OSIR Author Guidlines

Organisational Studies and Innovation Reviews

Authors Guidelines

(Downoad PDF File)

Organisational Studies and Innovation Review (OSIR) welcomes the submissions of scholarly articles, and research papers. Papers submitted to the OSIR must be original, not published previously or under consideration for publication elsewhere.
The OSIR is committed to the editorial principles laid down by the Committee on Public Ethics.


Manuscript Guidelines

Submission of your article is via the website and will consist of two documents: a title page (use the template) and the article itself. The article should be no longer than 3,000 words excluding the References section. The articles should be submitted without any indication of its authorship or page numbers. A separate document should be submitted which has the title of the article, names of the authors with affiliation and contact details and the biographical details of the authors.
It is essential that authors should have their work proofread by a third party and, if the author is not a native English speaker, that it is proofread by a native English speaker. OSIR expects grammar and spelling to be faultless and articles will be rejected if they are not even if the work fulfils the other requirements.


Authors must comply with the following guidelines before their work will be considered and articles not in compliance will be returned to the author. The text is single-spaced, uses a 12-point Times New Roman font, employs italics, rather than underlining. Do not use page numbering anywhere in the manuscript!. Alignment should be fully justified and all margins should be set to 1 inch.
We Follow Harvard Referencing System, please follow the instruction provided Download Harvard Ref in PDF


Structure of the Paper.

You should submit two separate documents: 1- Title page 2- Full paper
Title page (containing the title of the paper, author contact information, and a short auto-biography for each author)

Full paper StructureTitle

 

  • Title
  • Abstract
  • Keywords
  • Introduction
  • Body of paper
  • Tables, figures, etc. placed where they belong
  • Conclusion
  • Acknowledgments (if applicable)
  • References (Harvard Ref System)
  • Appendices (if applicable)

Title Page

The title page should contain the paper title and each author name, affiliation, mailing address, and email address with the contact author indicated. The title page should also contain a short auto-biography of no more than 100 words for each author.
Authors (12pt Time Roman, No “Dr.”, “PhD” or any other title)
University Name, Country (11pt Time Roman). Department and email address, please.
Title (14pt Time Roman, Uppercase, Bold, Align text to the left)
The title should be concise, descriptive, and contain the keywords or key phrases. Search engines assume that the title contains all of the important words that describe the topic of the paper. The use of acronyms should be avoided in the title and keywords unless widely recognized and understood.

Main Paper

 Abstract (12pt, Times New Roman)
Abstracts should not exceed 200 words. The abstract should contain all the keywords and key phrases at least once and more than once if necessary. The abstract should be one paragraph only.


Keywords
Should follow the Abstract. List five or six Keywords

Main Headings

Three levels of headings are allowed. The first level should be Bold 14 Time New Roman, second level Bold 12 Time New Roman, and third level Italics 12 Time New Roman.

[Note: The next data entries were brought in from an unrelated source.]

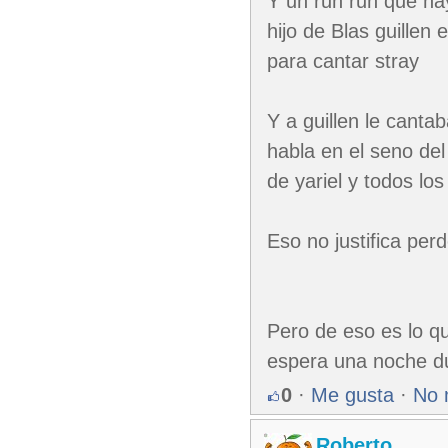
Y un run run que hay
hijo de Blas guillen 
para cantar stray
Y a guillen le cantab
habla en el seno del
de yariel y todos lo
Eso no justifica per
Pero de eso es lo q
espera una noche d
0
·
Me gusta
·
No 
Roberto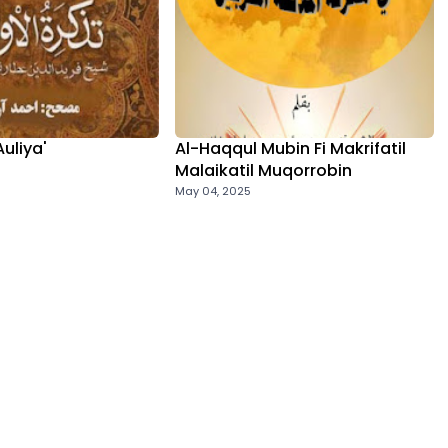
Auliya'
Al-Haqqul Mubin Fi Makrifatil
Malaikatil Muqorrobin
May 04, 2025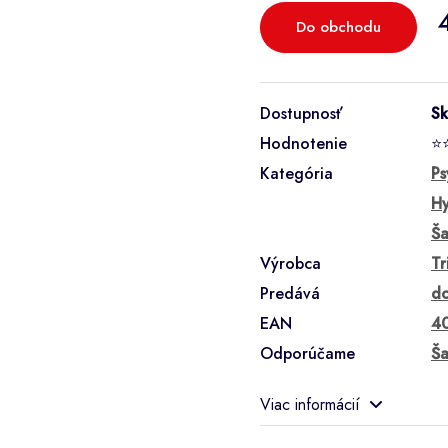
Do obchodu
Dostupnosť
S
Hodnotenie
⭐
Kategória
Ps
Hy
Ša
Výrobca
Tr
Predává
do
EAN
4
Odporúčame
Ša
Viac informácií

The text is single-spaced, uses a 12-point Times New Roman font, employs italics, rather than underling. Do not use page numbering anywhere in the manuscript! Alignment should be fully justified and all margins should be set to 1 inch.

Tables & Figures

All illustrations, figures, and tables are placed within the text at the appropriate points rather than at the end or in a separate document. Each figure or table must be labelled with a descriptive caption and numbered sequentially, eg. Figure 1. Diagram showing the relationship between the constructs. Use the Microsoft Word table function to create tables, not spreadsheets.

Abbreviations

Abbreviations should be defined at first mention and used consistently thereafter.

References

References should be arranged alphabetically and follow Harvard Ref System. References should not be inserted as footnotes. Download Harvard Ref in PDF

Citations and References:

The use of footnotes and endnotes are prohibited. Incorporate additional material within the main text.
Use an author-date citation in the text. Each reference cited in the text must be listed in the reference page and each entry in the reference page must be cited in the text. If the exact words of the cited work are quoted, a page number must be included in the citation eg. Yesslen (2009, p.19) stated that the world is upside down.

When citing more than 2 authors only the name of the first author should appear followed by “et al.” All author’s names should appear in References.
When using a direct quotation from an author in your text, a page number is used. eg. Streeter stated that “the only possible direction is vertical and…..in this manner” (2003, p.276).

The references section lists all the cited authors in the article alphabetically by the author’s surname. They are not numbered or indented. The references section should only contain the citations in the article.